#!/usr/bin/env python3


"""
Parse baseline evaluation results and compute macro-F1 from detailed per-sample outputs.
"""

import argparse
import json
from pathlib import Path
from typing import Dict, List

from evaluation.opentslm.parse_predictions import (
    calculate_f1_score,
    calculate_f1_stats,
    calculate_accuracy_stats,
    extract_answer,
)


def extract_structured_data(obj: Dict) -> List[Dict]:
    """Extract structured per-sample data points from a detailed results JSON object."""
    items = obj.get("detailed_results", [])
    data_points: List[Dict] = []
    for it in items:
        ground_truth = it.get("target_answer", "")
        generated = it.get("generated_answer", "")
        model_prediction = extract_answer(generated)

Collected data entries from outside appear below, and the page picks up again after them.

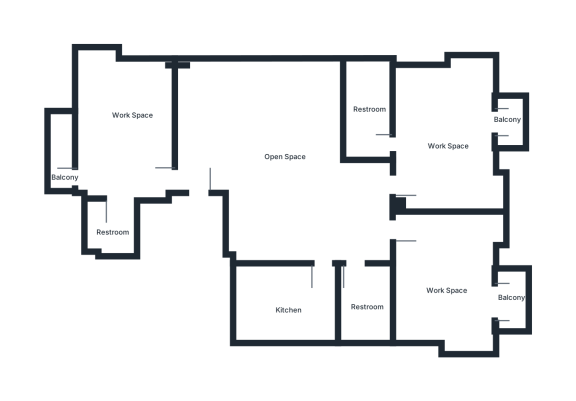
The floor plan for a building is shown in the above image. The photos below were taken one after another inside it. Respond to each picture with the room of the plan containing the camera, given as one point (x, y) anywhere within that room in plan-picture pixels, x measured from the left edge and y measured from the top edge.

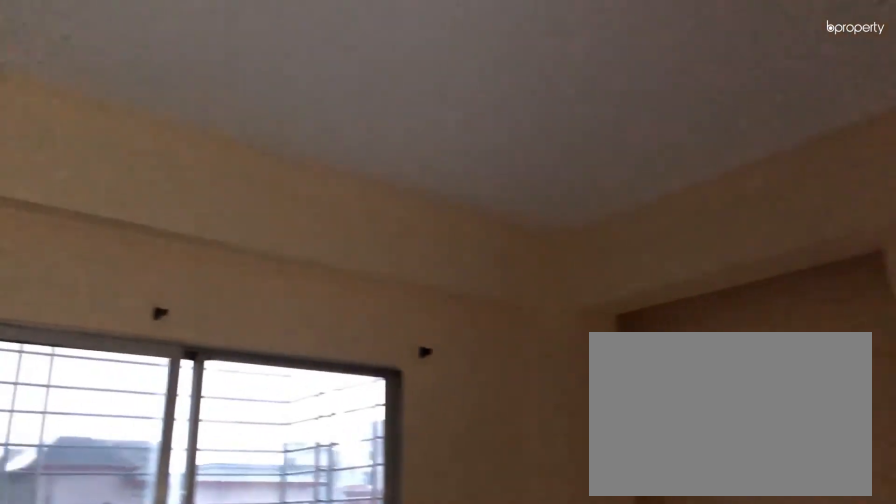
(444, 284)
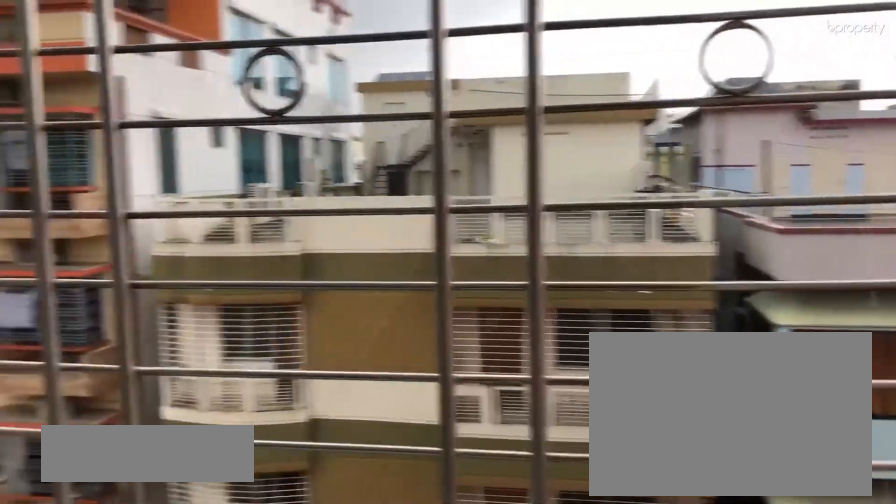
(508, 299)
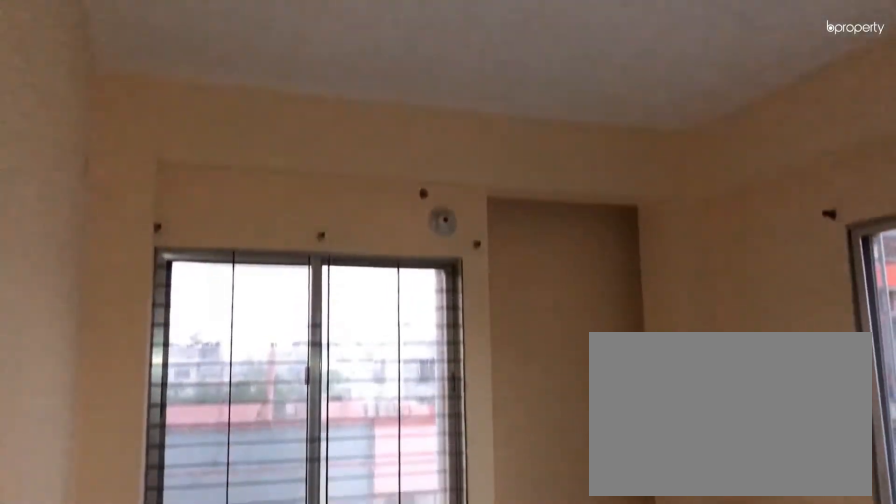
(447, 138)
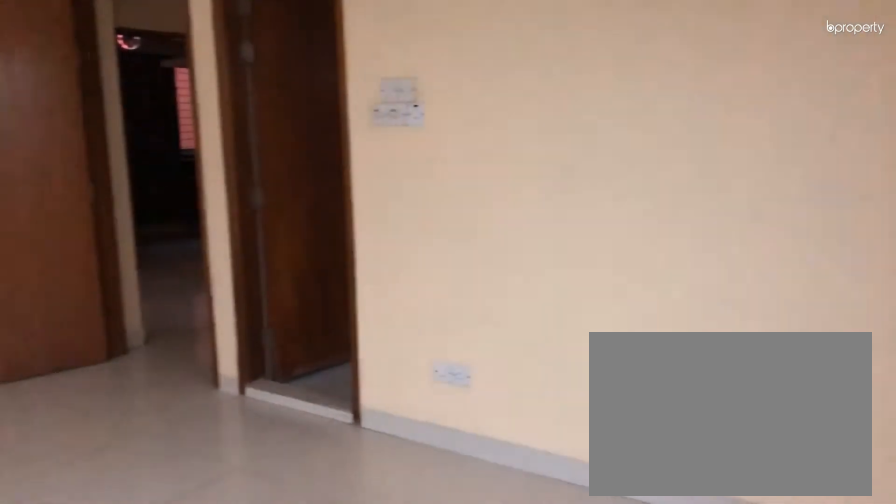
(446, 138)
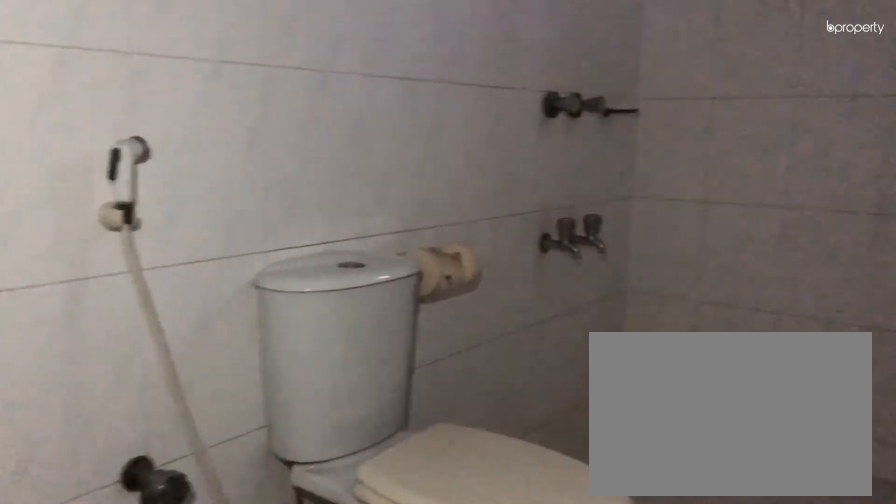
(367, 110)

        accuracy = model_prediction == ground_truth

        f1_result = calculate_f1_score(model_prediction, ground_truth)

        data_point = {
            "generated": generated,
            "model_prediction": model_prediction,
            "ground_truth": ground_truth,
            "accuracy": accuracy,
            "f1_score": f1_result["f1_score"],
            "precision": f1_result["precision"],
            "recall": f1_result["recall"],
            "prediction_normalized": f1_result["prediction_normalized"],
            "ground_truth_normalized": f1_result["ground_truth_normalized"],
        }
        data_points.append(data_point)
    return data_points


def main():
    ap = argparse.ArgumentParser(description="Compute macro-F1 from a single baseline detailed results JSON.")
    ap.add_argument(
        "--detailed-json",
        type=Path,
        required=True,
        help="Path to a single detailed results JSON file",
    )
    ap.add_argument(
        "--clean-out",
        type=Path,
        help="Optional path to write clean JSONL of parsed points",
    )
    args = ap.parse_args()

    with args.detailed_json.open("r", encoding="utf-8") as f:
        obj = json.load(f)
    data_points = extract_structured_data(obj)

    # Accuracy stats
    accuracy_stats = calculate_accuracy_stats(data_points)
    print(f"\nAccuracy Statistics:")
    print(f"Total samples: {accuracy_stats['total_samples']}")
    print(f"Correct predictions: {accuracy_stats['correct_predictions']}")
    print(f"Incorrect predictions: {accuracy_stats['incorrect_predictions']}")
    print(f"Accuracy: {accuracy_stats['accuracy_percentage']:.2f}%")

    # F1 stats
    f1_stats = calculate_f1_stats(data_points)
    print(f"\nF1 Score Statistics:")
    print(f"Average F1 Score: {f1_stats['average_f1']:.4f}")
    print(f"Macro-F1 Score: {f1_stats['macro_f1']:.4f}")
    print(f"Total Classes: {f1_stats['total_classes']}")

    if f1_stats["class_f1_scores"]:
        print(f"\nPer-Class F1 Scores:")
        for class_name, scores in f1_stats["class_f1_scores"].items():
            print(f"  {class_name}: F1={scores['f1']:.4f}, P={scores['precision']:.4f}, R={scores['recall']:.4f}")

    if args.clean_out:
        with args.clean_out.open("w", encoding="utf-8") as f:
            for item in data_points:
                f.write(json.dumps(item, indent=2) + "\n")
        print(f"\nData saved to {args.clean_out}")


if __name__ == "__main__":
    main()